■ **DATA TO USE**:
§ §

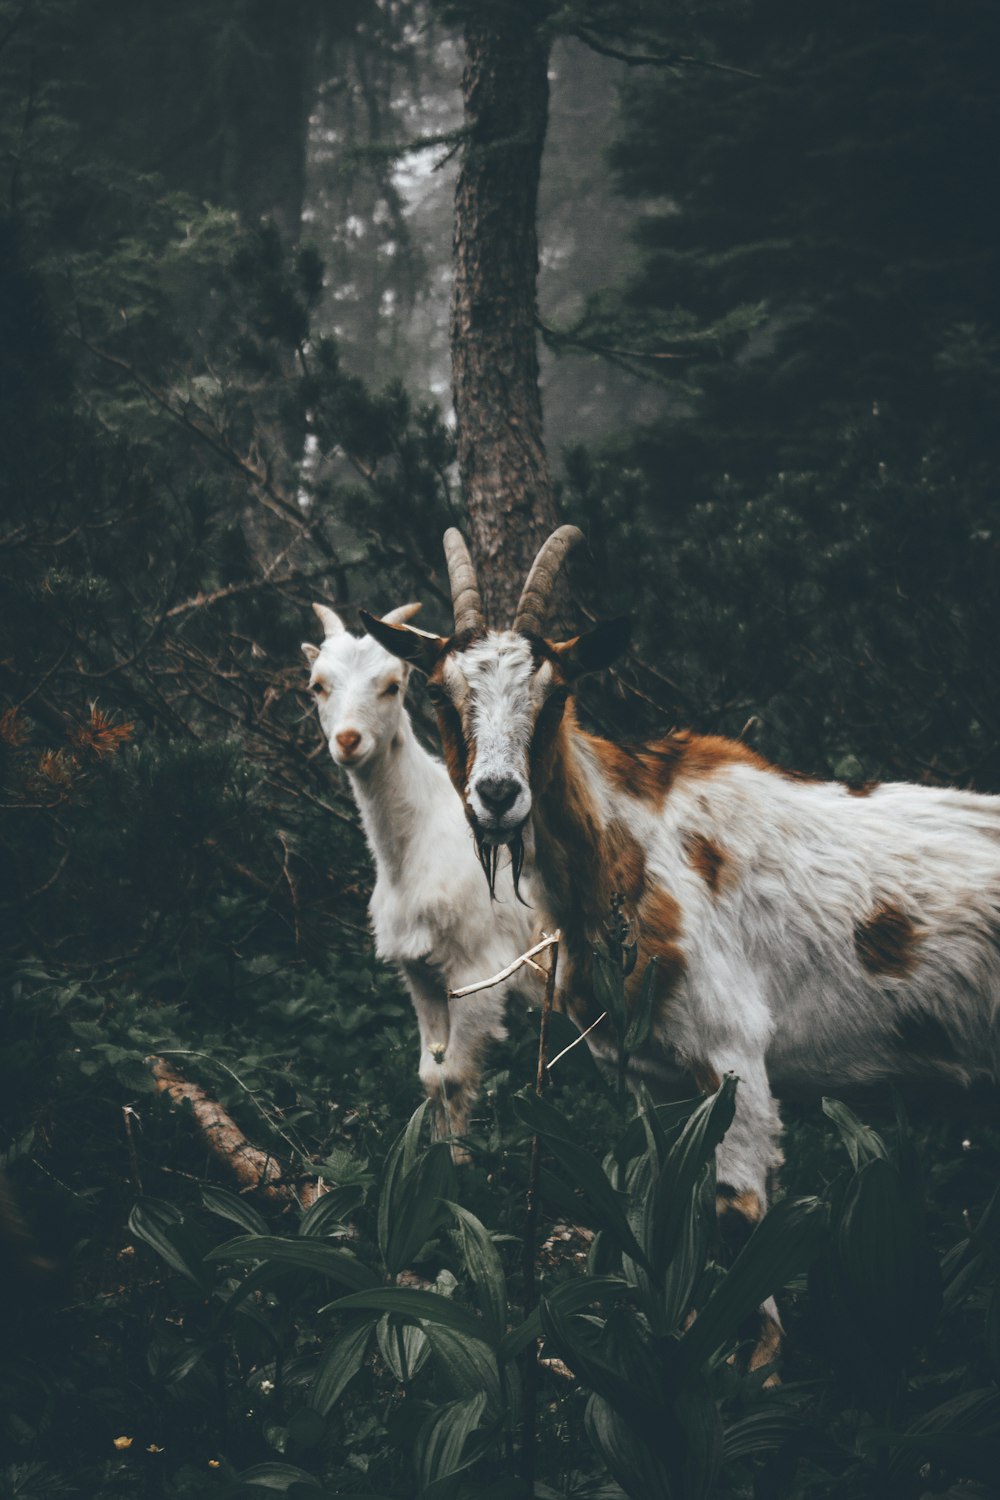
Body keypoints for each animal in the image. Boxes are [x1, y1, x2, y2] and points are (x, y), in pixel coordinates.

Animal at [301, 603, 536, 1152]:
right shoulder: (419, 970)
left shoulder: (480, 974)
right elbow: (432, 1076)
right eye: (317, 685)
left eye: (392, 685)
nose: (348, 740)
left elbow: (455, 1077)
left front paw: (459, 1166)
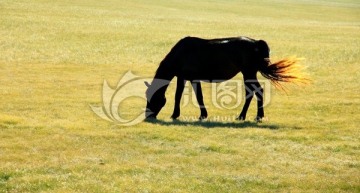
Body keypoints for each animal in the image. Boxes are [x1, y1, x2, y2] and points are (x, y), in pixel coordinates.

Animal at [145, 36, 306, 121]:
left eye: (152, 98)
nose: (148, 115)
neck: (180, 54)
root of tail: (256, 42)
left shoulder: (188, 77)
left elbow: (188, 96)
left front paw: (180, 115)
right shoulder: (187, 78)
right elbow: (188, 96)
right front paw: (199, 114)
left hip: (248, 72)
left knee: (256, 91)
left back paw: (255, 116)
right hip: (248, 73)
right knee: (252, 92)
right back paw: (245, 116)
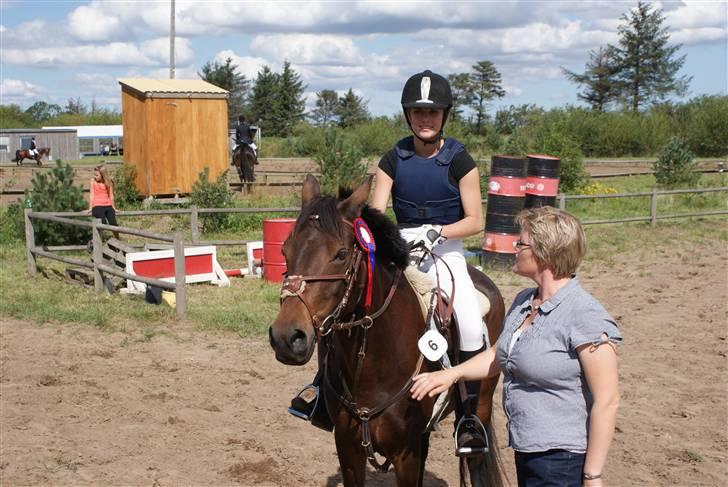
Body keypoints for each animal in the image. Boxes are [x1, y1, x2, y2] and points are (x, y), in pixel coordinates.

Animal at [268, 176, 506, 487]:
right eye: (284, 250)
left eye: (341, 254)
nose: (286, 339)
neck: (372, 363)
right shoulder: (348, 448)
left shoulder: (405, 454)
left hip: (482, 404)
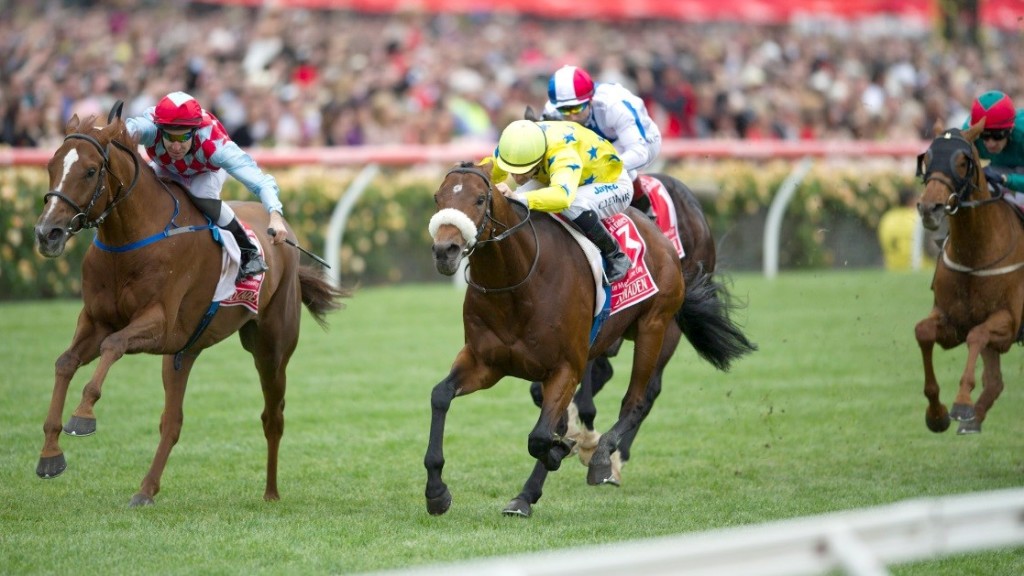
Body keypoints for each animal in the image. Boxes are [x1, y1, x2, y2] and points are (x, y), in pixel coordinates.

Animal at [32, 105, 348, 504]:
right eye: (51, 164)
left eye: (90, 170)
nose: (47, 233)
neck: (131, 242)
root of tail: (286, 235)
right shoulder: (96, 320)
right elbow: (65, 362)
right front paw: (50, 454)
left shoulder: (160, 325)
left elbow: (113, 345)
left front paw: (83, 415)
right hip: (185, 352)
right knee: (172, 422)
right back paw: (146, 490)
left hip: (271, 347)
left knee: (272, 417)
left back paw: (271, 493)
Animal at [423, 159, 737, 516]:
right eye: (437, 197)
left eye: (478, 199)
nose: (444, 250)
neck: (517, 284)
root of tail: (661, 236)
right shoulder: (484, 363)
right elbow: (440, 395)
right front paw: (436, 491)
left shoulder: (566, 368)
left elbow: (541, 437)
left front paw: (566, 452)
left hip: (657, 326)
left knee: (638, 398)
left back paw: (605, 458)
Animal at [913, 121, 1024, 434]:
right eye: (927, 157)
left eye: (962, 162)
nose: (930, 208)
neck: (975, 255)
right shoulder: (952, 323)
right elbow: (923, 331)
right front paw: (936, 414)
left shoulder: (1009, 322)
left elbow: (978, 334)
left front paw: (962, 402)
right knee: (996, 381)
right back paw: (975, 417)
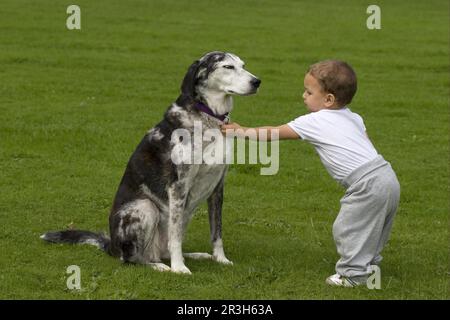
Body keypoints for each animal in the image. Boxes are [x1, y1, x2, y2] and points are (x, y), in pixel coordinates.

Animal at [41, 51, 262, 274]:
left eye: (243, 65)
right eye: (227, 67)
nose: (257, 82)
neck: (208, 119)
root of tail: (111, 245)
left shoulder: (217, 187)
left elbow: (216, 232)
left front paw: (220, 259)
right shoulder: (178, 186)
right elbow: (175, 237)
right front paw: (179, 268)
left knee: (163, 250)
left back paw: (194, 256)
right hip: (146, 207)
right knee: (132, 258)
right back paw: (160, 266)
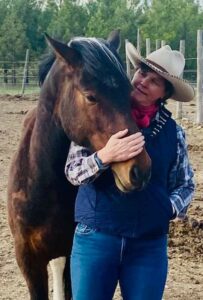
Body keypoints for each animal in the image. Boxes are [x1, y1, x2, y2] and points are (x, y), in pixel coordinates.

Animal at [7, 31, 151, 300]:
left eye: (129, 94)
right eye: (90, 96)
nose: (140, 170)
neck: (43, 184)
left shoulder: (74, 254)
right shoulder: (28, 261)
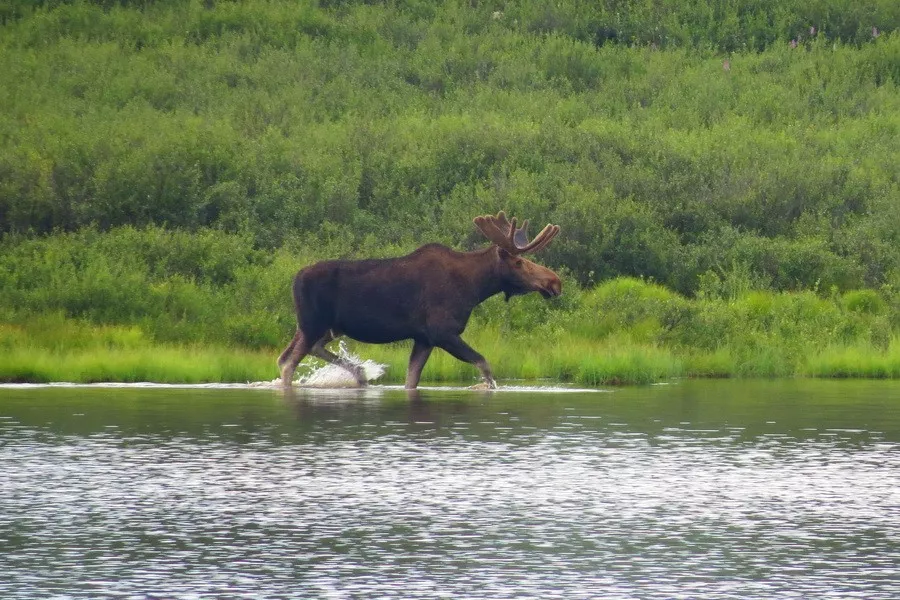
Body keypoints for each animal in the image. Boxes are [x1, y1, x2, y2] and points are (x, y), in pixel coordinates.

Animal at [280, 211, 564, 390]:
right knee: (288, 364)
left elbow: (411, 380)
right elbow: (484, 364)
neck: (474, 288)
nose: (555, 282)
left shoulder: (424, 339)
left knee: (294, 354)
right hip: (312, 324)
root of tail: (294, 279)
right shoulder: (442, 332)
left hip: (324, 327)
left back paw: (360, 373)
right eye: (519, 262)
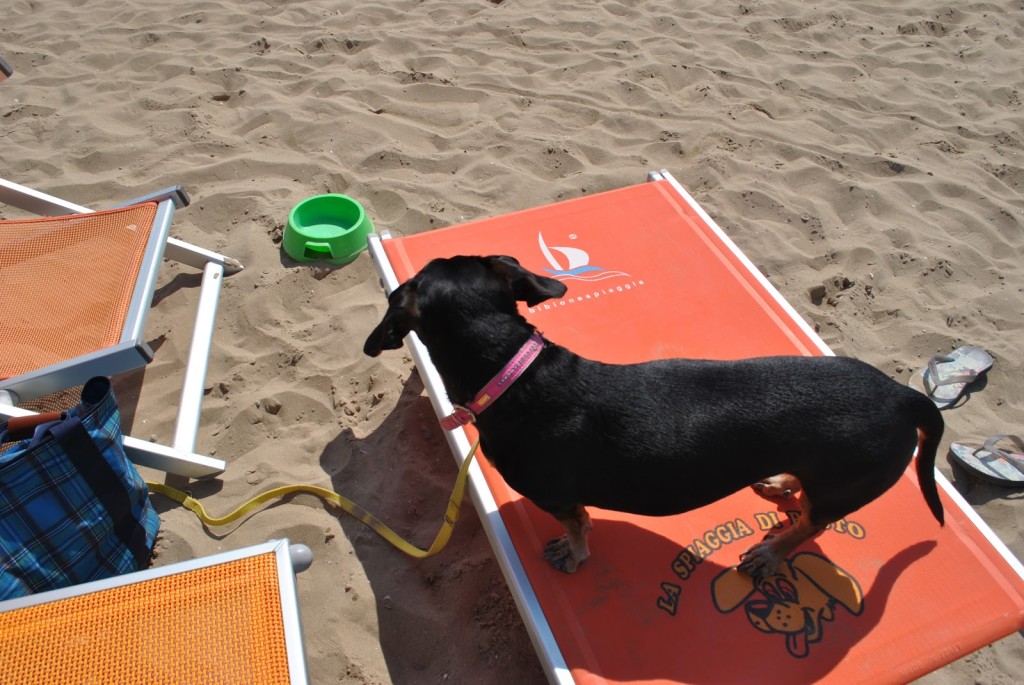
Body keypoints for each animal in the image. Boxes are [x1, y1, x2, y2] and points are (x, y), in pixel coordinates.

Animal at [364, 253, 946, 573]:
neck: (516, 371)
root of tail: (904, 396)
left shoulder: (558, 498)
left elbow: (578, 527)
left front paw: (573, 554)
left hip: (844, 487)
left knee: (811, 525)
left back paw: (774, 552)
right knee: (803, 501)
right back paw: (781, 483)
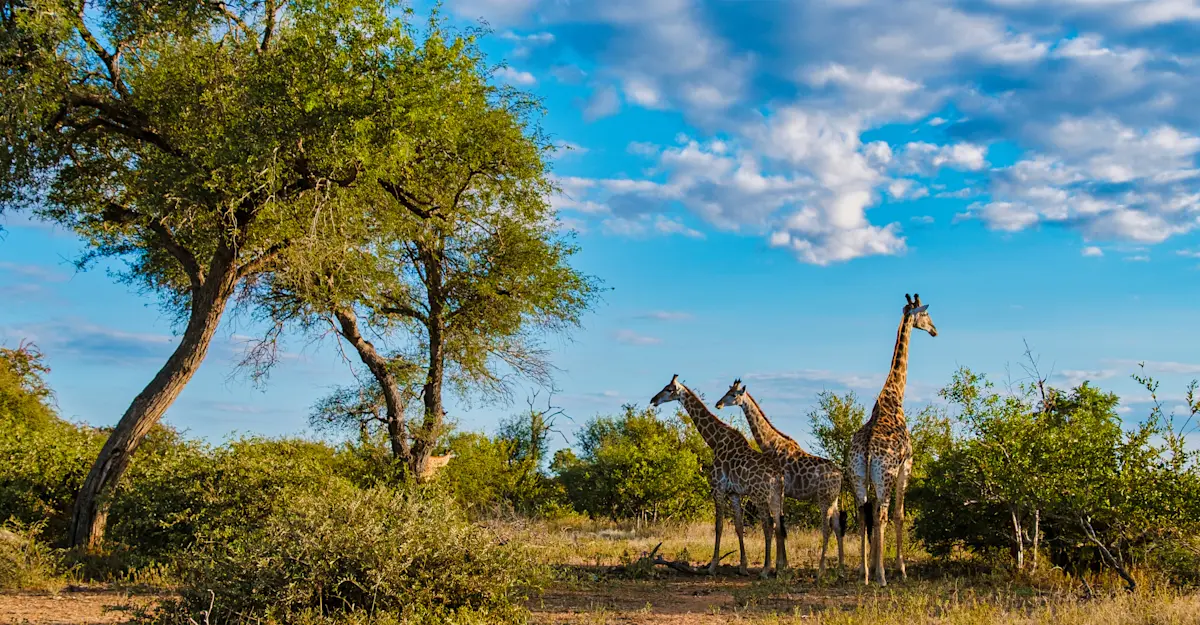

§ §

■ **TASK ITEM**:
Among the lines above, the one with "neck: (372, 363)" opens the part to repeat and the one with "nose: (444, 250)" closes it; repeat only that part exactly, with no pictures.

■ **WRITTEN ANSWER**:
neck: (372, 363)
right shoulder: (348, 448)
left shoulder: (405, 454)
left hip: (482, 404)
Body keypoints for each animal in the image. Boxes are [x1, y1, x2, y2] and points are (x, y), in pixel coordinates.

Animal at [32, 105, 348, 504]:
right eye: (51, 164)
left eye: (90, 170)
nose: (47, 233)
neck: (131, 242)
root of tail: (286, 235)
right shoulder: (96, 320)
right elbow: (65, 362)
right front paw: (50, 454)
left shoulder: (160, 325)
left elbow: (113, 345)
left front paw: (83, 415)
right hip: (185, 352)
right knee: (172, 422)
right back paw: (146, 490)
left hip: (271, 347)
left knee: (272, 417)
left back paw: (271, 493)
Animal at [423, 159, 737, 516]:
right eye: (437, 197)
left eye: (478, 199)
nose: (444, 250)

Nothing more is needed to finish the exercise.